There’s form of Zen, where teachers stress shikantaza, or just sitting. If we just sit fully, then we just are, nothing special. Zen teachers like Kosho Uchiyama teach this sort of zen that embraces the everyday life, in his exploration of Dogen’s writing on the cook of a temple, Uchiyama writes:
The most important point to bear in mind here regarding the buddhadharma is the expression mantoku enman, or perfect harmony. To have goodness emanating naturally from your character is living more truly by Buddhism than having had some so-called kenshÅ or satori experience. There should be no doubt that living out your life, acting and being in perfect harmony, is indeed living out the life of the Self. A satori which is unrelated to your personal character is nothing more than a kind of drunkenness. It is no more than the elation you might get from taking drugs. Needless to say, this has nothing to do either with religion or with the buddhadharma.

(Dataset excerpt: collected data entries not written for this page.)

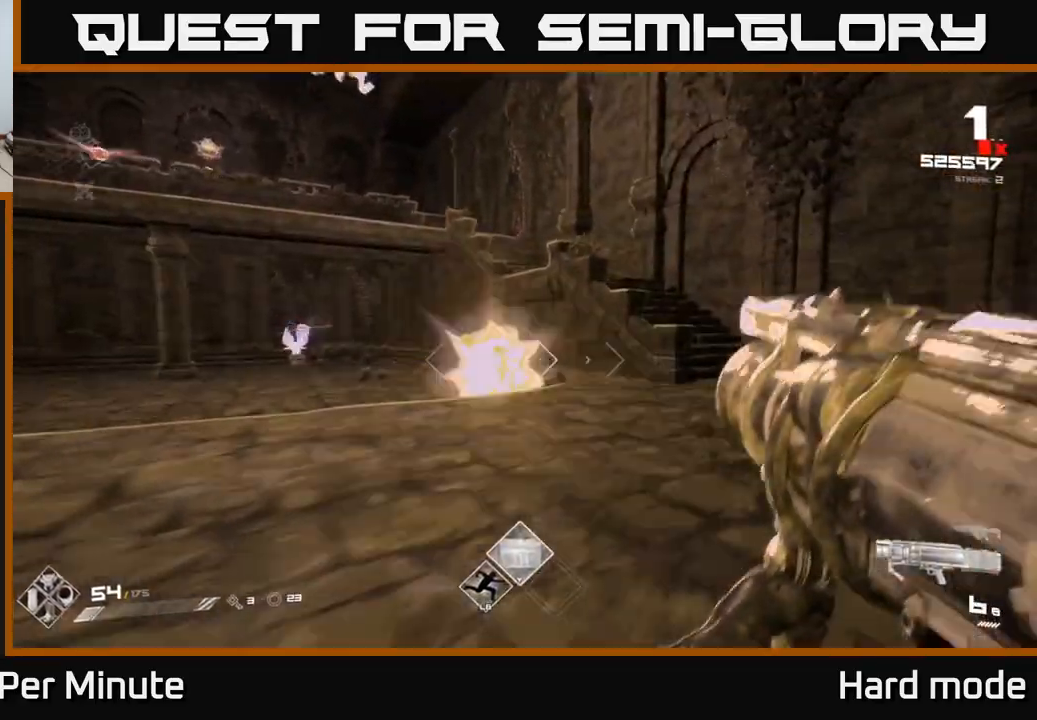
{"buttons": ["R2"], "left_stick": "right", "right_stick": "center", "events": [[100, "right_stick", "left"], [267, "right_stick", "center"], [383, "R2", "down"], [383, "right_stick", "left"], [467, "right_stick", "center"], [483, "left_stick", "right"]]}
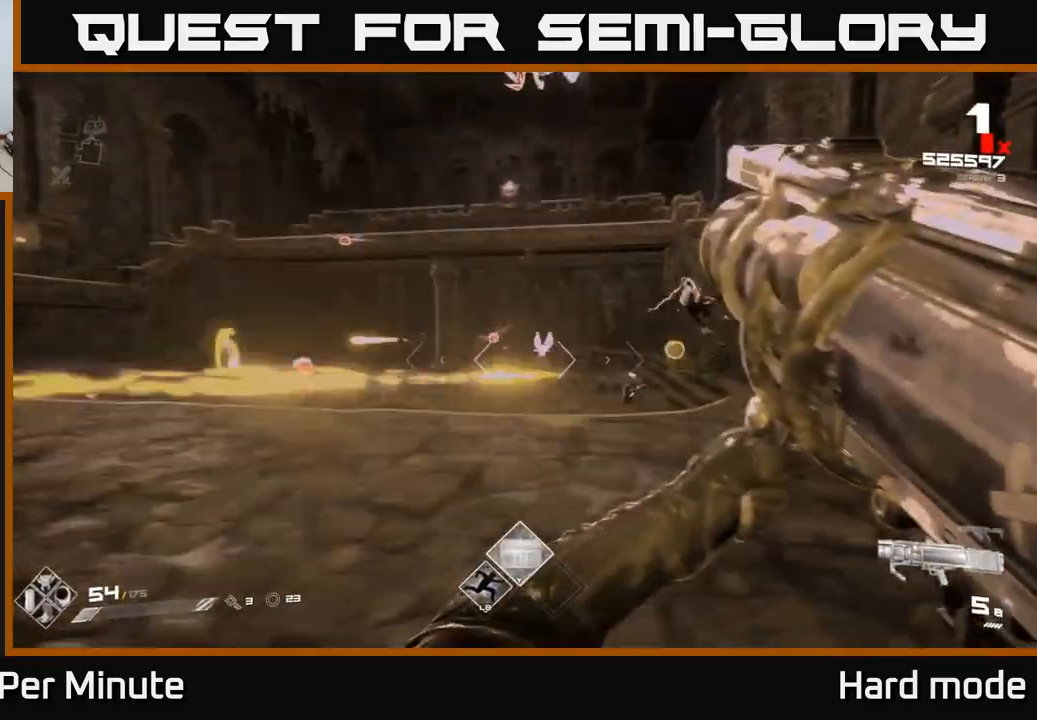
{"buttons": [], "left_stick": "up-left", "right_stick": "center", "events": [[17, "R2", "up"], [267, "right_stick", "left"], [383, "left_stick", "up"], [433, "left_stick", "up-left"], [433, "right_stick", "center"]]}
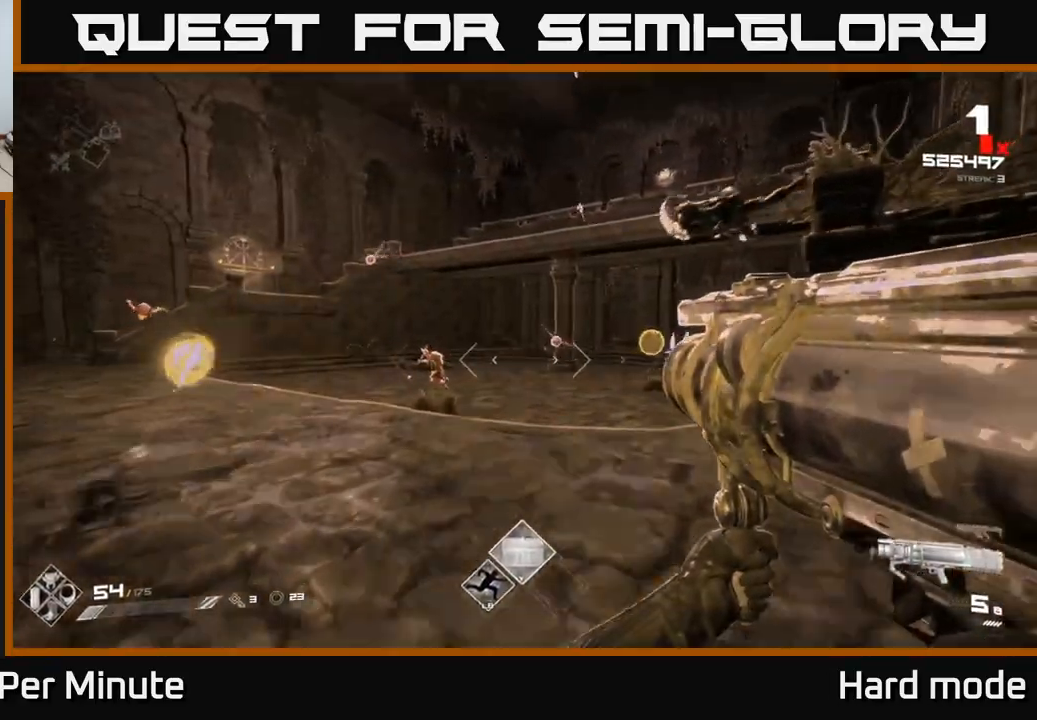
{"buttons": [], "left_stick": "up-right", "right_stick": "center", "events": [[33, "right_stick", "down-left"], [50, "R2", "down"], [67, "left_stick", "down-right"], [133, "right_stick", "center"], [150, "R2", "up"], [300, "left_stick", "right"], [500, "left_stick", "up-right"]]}
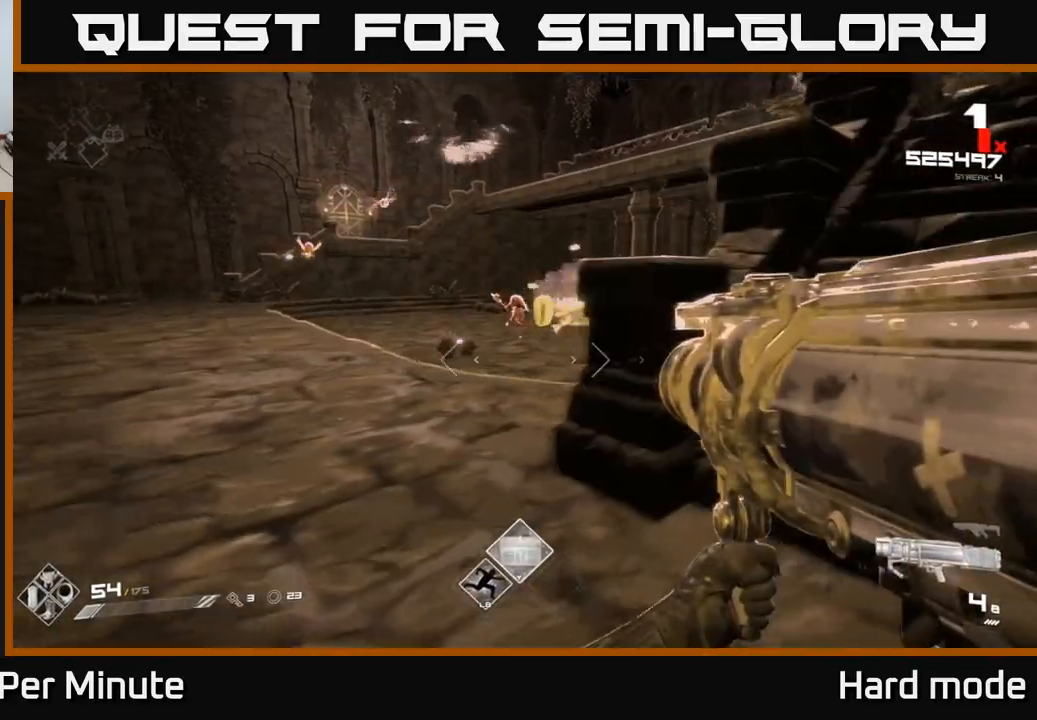
{"buttons": [], "left_stick": "left", "right_stick": "right", "events": [[33, "left_stick", "right"], [50, "left_stick", "up-left"], [200, "R2", "down"], [283, "R2", "up"], [417, "right_stick", "right"], [450, "left_stick", "left"]]}
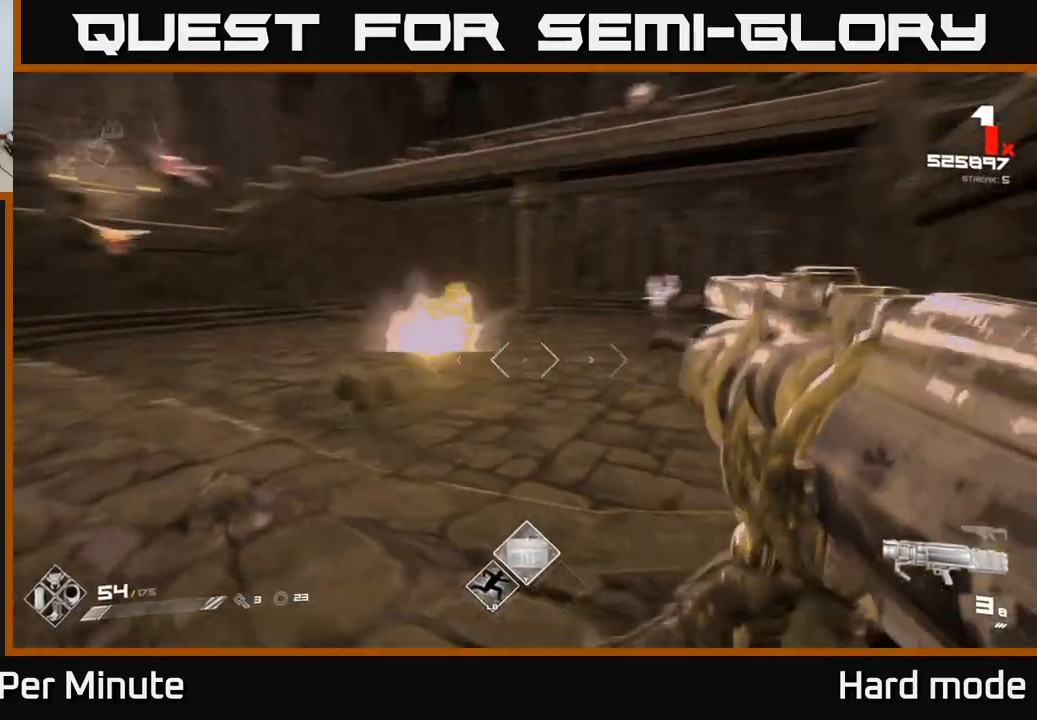
{"buttons": [], "left_stick": "up-left", "right_stick": "center", "events": [[50, "right_stick", "center"], [367, "A", "down"], [367, "left_stick", "up"], [483, "A", "up"], [483, "left_stick", "up-left"]]}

We are not practicing for some goal, even for a goal of enlightened. We do zazen to do zazen, and in just sitting, we are just being.
Needless to say, I have not been able to just sit, I am distracted by a myriad of thoughts and feelings. But I try to keep coming back to the practice of sitting meditation over and over. Uchiyama says of zazen:
Your practice of zazen must not be something separate from your own experience of your day-to-day life, nor from the overall direction of your life. Rather, in constantly working to refine and clarify your everyday life, or the life of your total Self, your practice accords with the dharma.
I hope I can live this way of being, and live in a way that spiritual life is not a theory but a lived out experience in each moment.